I wanted to start off the film by filming the Sea World trainers like storytellers. They have a tremendous amount of credibility, having worked there. But, I also wanted to start off with their experience and the idea that trainers started working at Sea World because it was a dream come true. It squares a lot with how the general public views Sea World. It’s an exciting place. You see magnificent animals. You want to watch people swim with dolphins and whales. I wanted to start off in that place because I think it’s really accessible to all of us. Then, we slowly watch [the trainers’] disillusionment from that point. You experience it through their eyes. I wanted to start at a high point, basically.

Blackfish

You focus your narrative on Tilikum, the killer whale, but I’m sure you’ve heard dozens of other shocking stories. Did you have to restrain yourself and leave a lot of those other stories out to concentrate on Tilikum’s story?
Oh yeah. I knew I didn’t want the film to do a hatchet job on people. This film could only work if it was a story and if I focus on Tilikum’s life, from the moment of his capture to the tragic day when he killed Dawn Brancheau. I didn’t want to shoehorn in information to make you feel angry or sad about whales. To be perfectly honest, I think audiences are smarter than that. They can sense when they’re being told too much or being manipulated. I wanted them to simply watch a fact-driven narrative and focus on one story. By itself, it was a powerful enough story where they could get so much information if I exercised self-discipline. I didn’t want the film to feel like medicine. I wanted to tell a story.

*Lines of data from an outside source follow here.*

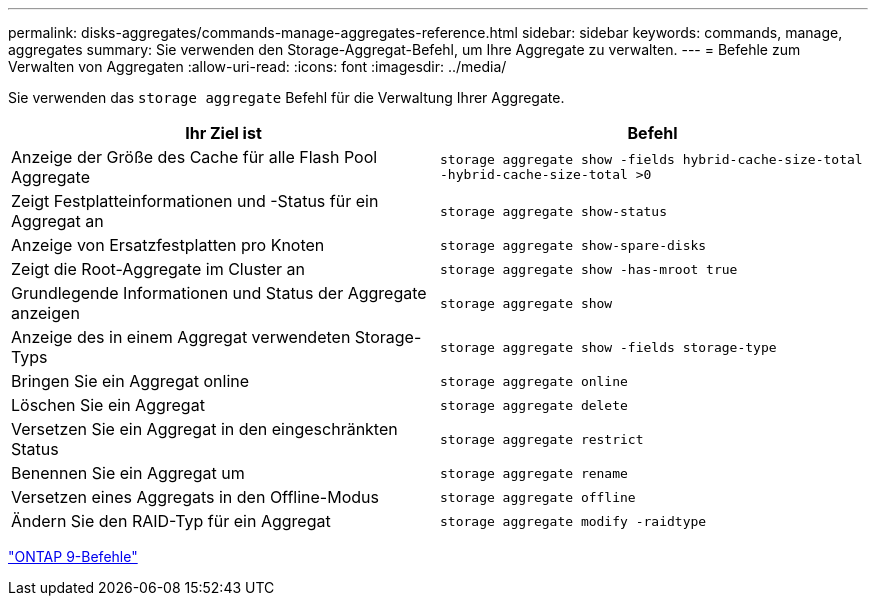 ---
permalink: disks-aggregates/commands-manage-aggregates-reference.html 
sidebar: sidebar 
keywords: commands, manage, aggregates 
summary: Sie verwenden den Storage-Aggregat-Befehl, um Ihre Aggregate zu verwalten. 
---
= Befehle zum Verwalten von Aggregaten
:allow-uri-read: 
:icons: font
:imagesdir: ../media/


[role="lead"]
Sie verwenden das `storage aggregate` Befehl für die Verwaltung Ihrer Aggregate.

|===
| Ihr Ziel ist | Befehl 


 a| 
Anzeige der Größe des Cache für alle Flash Pool Aggregate
 a| 
`storage aggregate show -fields hybrid-cache-size-total -hybrid-cache-size-total >0`



 a| 
Zeigt Festplatteinformationen und -Status für ein Aggregat an
 a| 
`storage aggregate show-status`



 a| 
Anzeige von Ersatzfestplatten pro Knoten
 a| 
`storage aggregate show-spare-disks`



 a| 
Zeigt die Root-Aggregate im Cluster an
 a| 
`storage aggregate show -has-mroot true`



 a| 
Grundlegende Informationen und Status der Aggregate anzeigen
 a| 
`storage aggregate show`



 a| 
Anzeige des in einem Aggregat verwendeten Storage-Typs
 a| 
`storage aggregate show -fields storage-type`



 a| 
Bringen Sie ein Aggregat online
 a| 
`storage aggregate online`



 a| 
Löschen Sie ein Aggregat
 a| 
`storage aggregate delete`



 a| 
Versetzen Sie ein Aggregat in den eingeschränkten Status
 a| 
`storage aggregate restrict`



 a| 
Benennen Sie ein Aggregat um
 a| 
`storage aggregate rename`



 a| 
Versetzen eines Aggregats in den Offline-Modus
 a| 
`storage aggregate offline`



 a| 
Ändern Sie den RAID-Typ für ein Aggregat
 a| 
`storage aggregate modify -raidtype`

|===
http://docs.netapp.com/ontap-9/topic/com.netapp.doc.dot-cm-cmpr/GUID-5CB10C70-AC11-41C0-8C16-B4D0DF916E9B.html["ONTAP 9-Befehle"^]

Do you have enough extra material to make a television series?
That’s interesting. I’m sure I do. There’s still information coming out on a daily basis. There are current employees at Sea World right now who contact me and tell me, not only are the facts in Blackfish true, but you’ve barely scratched the surface. I think there’s a whole world of information there, waiting to be discovered. Sea World’s been around 40 years, you know? I’m sure there’s a lot of disturbing information yet to be unearthed.

The interviews you conduct are just riveting. The one that stuck with me the most was with the fisherman who recounts his experience capturing calfs in the wild.
I had heard that there was someone who had captured whales in the early ’70s. People said that he was really sick and might not be with us anymore. I took my chances and called every John Crowe in Western Canada, I called every John Crowe in Washington state, and I finally found him with good ol’ cold-calling in Oregon. He answered the phone, and I asked if this was John Crowe. He said, “What’s left of him!” I thought, I’ve got my guy. I know it’s him! He’s an example of someone who thought he was going to take on a fun summer job and realized what he was doing while he was doing it. He realized he was taking a calf from its family, and he would hear vocalizations from the family trying to communicate with the calf and the calf trying to communicate back. You can only imagine what that conversation was. For him, he truly realized what he was doing at that very moment. To this day, he doesn’t really forgive himself for that. That comes through in the interview.

Did approaching the story as a mother inform the process.
That’s interesting. I always had Dawn in the back of my mind and the idea of what it would be like to lose a child or lose someone who was so dedicated to their job. Killer whales are matriarchal societies and are said to live peaceable existences in the wild. There’s no documentation of a killer whale killing a human in the wild, and there’s also no documentation of a killer whale killing a killer whale in the wild. Both of these things have happened in captivity. In terms of the storytelling, I didn’t want to leave us at an emotional place for too long; I wanted the story to be driving, I wanted the story to be heart-beating, and I wanted it to move so that I could ensure that people would stay on the edge of their seats. The subject matter resonates with me a lot as a mother, in terms of the calf separation, but in terms of the storytelling, I definitely wore a different hat, you know? We move through those emotional things pretty fast.